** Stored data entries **
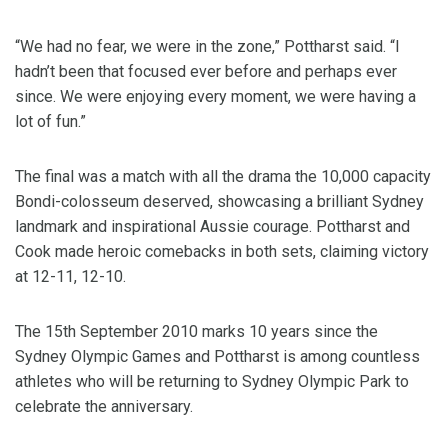
“We had no fear, we were in the zone,” Pottharst said. “I
hadn’t been that focused ever before and perhaps ever
since. We were enjoying every moment, we were having a
lot of fun.”
The final was a match with all the drama the 10,000 capacity
Bondi-colosseum deserved, showcasing a brilliant Sydney
landmark and inspirational Aussie courage. Pottharst and
Cook made heroic comebacks in both sets, claiming victory
at 12-11, 12-10.
The 15th September 2010 marks 10 years since the
Sydney Olympic Games and Pottharst is among countless
athletes who will be returning to Sydney Olympic Park to
celebrate the anniversary.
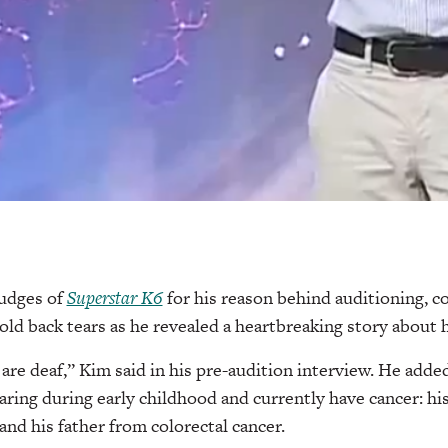
udges of
Superstar K6
for his reason behind auditioning, 
ld back tears as he revealed a heartbreaking story about h
are deaf,” Kim said in his pre-audition interview. He added
earing during early childhood and currently have cancer: hi
and his father from colorectal cancer.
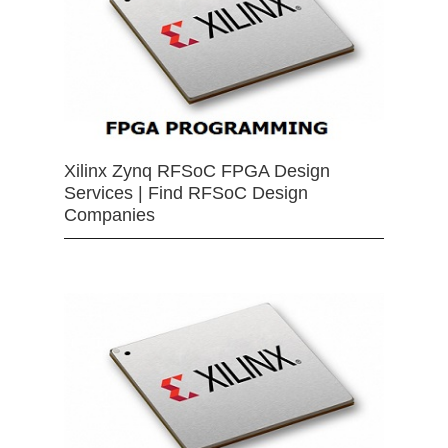
Xilinx Zynq RFSoC FPGA Design
Services | Find RFSoC Design
Companies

** EXERCISE DETAILS **
When the line containing "at 12-11, 12-10." has been located, retype it and each line after it through the end of the records, excluding the pictures and adding nothing else.

** OUTPUT **
at 12-11, 12-10.
The 15th September 2010 marks 10 years since the
Sydney Olympic Games and Pottharst is among countless
athletes who will be returning to Sydney Olympic Park to
celebrate the anniversary.
udges of
Superstar K6
for his reason behind auditioning, 
ld back tears as he revealed a heartbreaking story about h
are deaf,” Kim said in his pre-audition interview. He added
earing during early childhood and currently have cancer: hi
and his father from colorectal cancer.
Xilinx Zynq RFSoC FPGA Design
Services | Find RFSoC Design
Companies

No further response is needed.